Несмотря на прожитые годы, Белка не растеряла романтических иллюзий. В столовой-гостиной у нас развешаны ужасные картины, которые ее мужу Алексею Варбакасу в далеком 1945 году подарил благодарный за спасение немец, в спальне у Белки бережно хранятся все подарки супруга, а еще у нее есть «мемориальный» шкаф. Там на полках полно всякой ерунды, которая для бабули ценнее уранового месторождения. Ну, например, два использованных билета в кино на первый сеанс, который Изабелла и Алеша посетили вдвоем, засушенные цветы, останки букета (его держал Алексей Николаевич в момент предложения невесте руки и сердца), крошечный слоник из дерева (муж подарил ей безо всякого повода, увидел на прилавке милую безделицу и приобрел). Письма, телеграммы, пачка календарей, на листах которых отмечены семейные даты, – короче, история любви бабушки и деда. Для Белки муж жив, поэтому бабуля не любит посещать погост. Она убедила себя в том, что любимый уехал в длительную командировку, когда-нибудь он непременно вернется.
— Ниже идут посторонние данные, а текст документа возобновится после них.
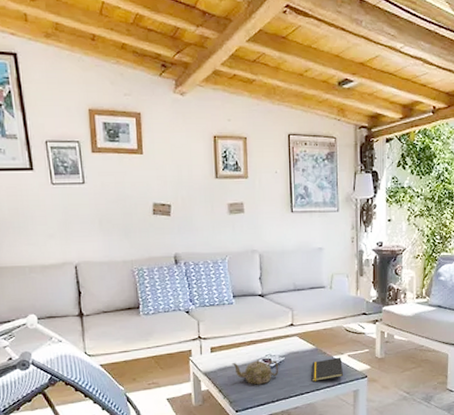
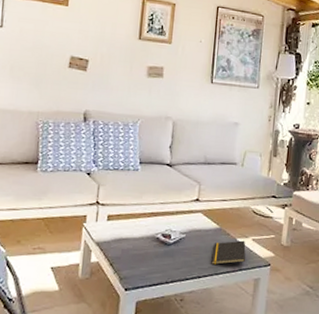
teapot: present [232,359,279,385] -> none [128,233,178,262]

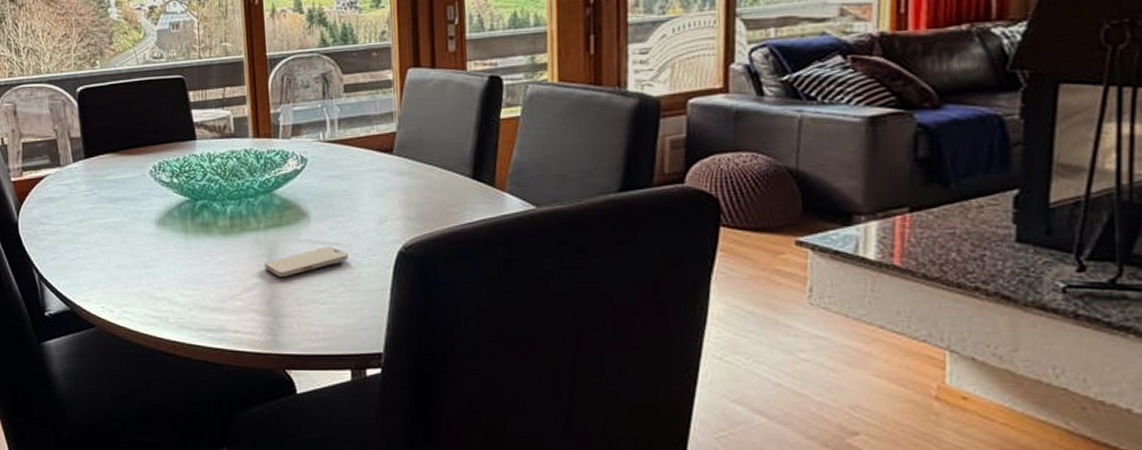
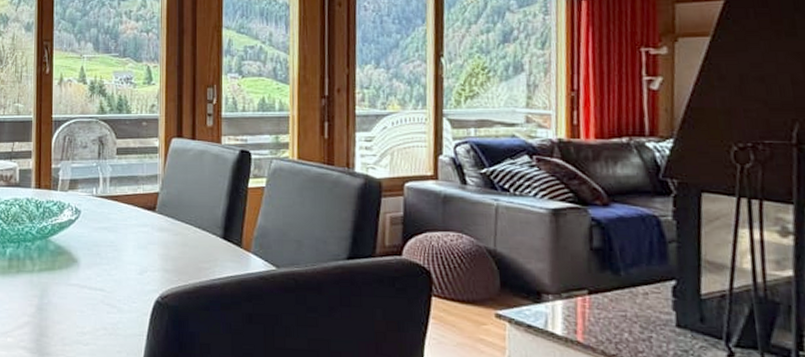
smartphone: present [265,247,349,277] -> none [36,292,112,317]

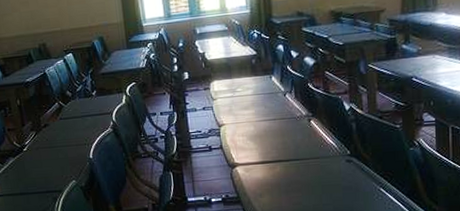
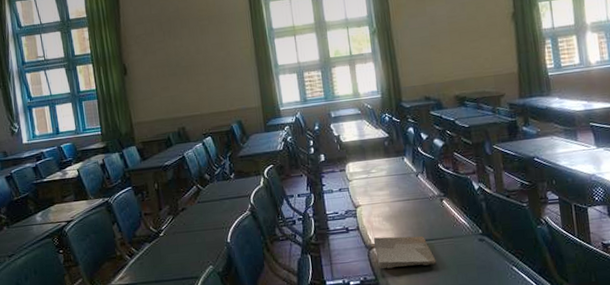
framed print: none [236,156,301,187] -> present [373,236,437,269]

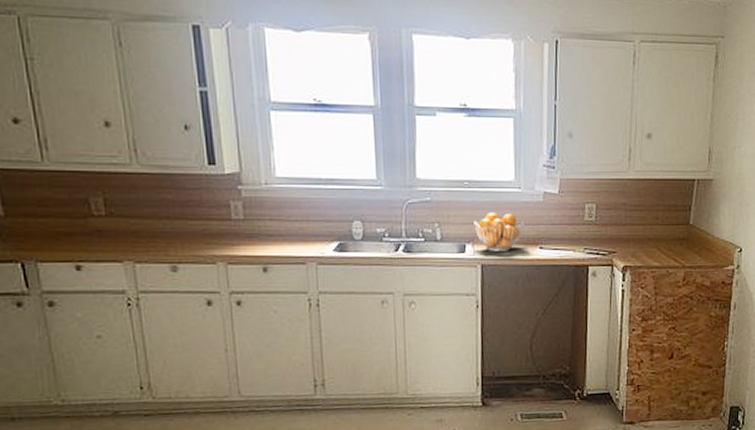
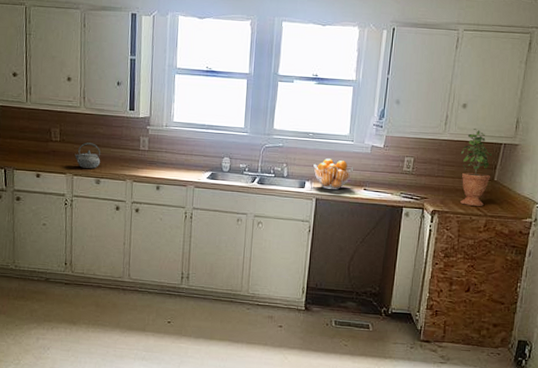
kettle: none [132,214,175,253] -> present [74,142,101,169]
potted plant: none [649,163,686,257] -> present [460,129,493,206]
Есть вещи, которые не являются подарками Алексея Николаевича, но косвенно с ним связаны. Выбросить их бабуля не может, хотя держать в своей комнате не хочет. Вот, допустим, подушка в виде лисы: голова, лапы, длинный хвост, а посередине мешок, набитый ватой. Напомню, Алексей Варбакас был портной, лису он использовал в качестве хранилища для булавок. Сейчас она – естественно, без иголок – доживает свой век в библиотеке, спит в кресле, служа читателям валиком под спину.
Вот только сегодня подушки на месте не было. Ну и кому могла понадобиться старая потрепанная вещь? Ни малейшей ценности бывший портновский аксессуар не представляет. Зачем его уносить?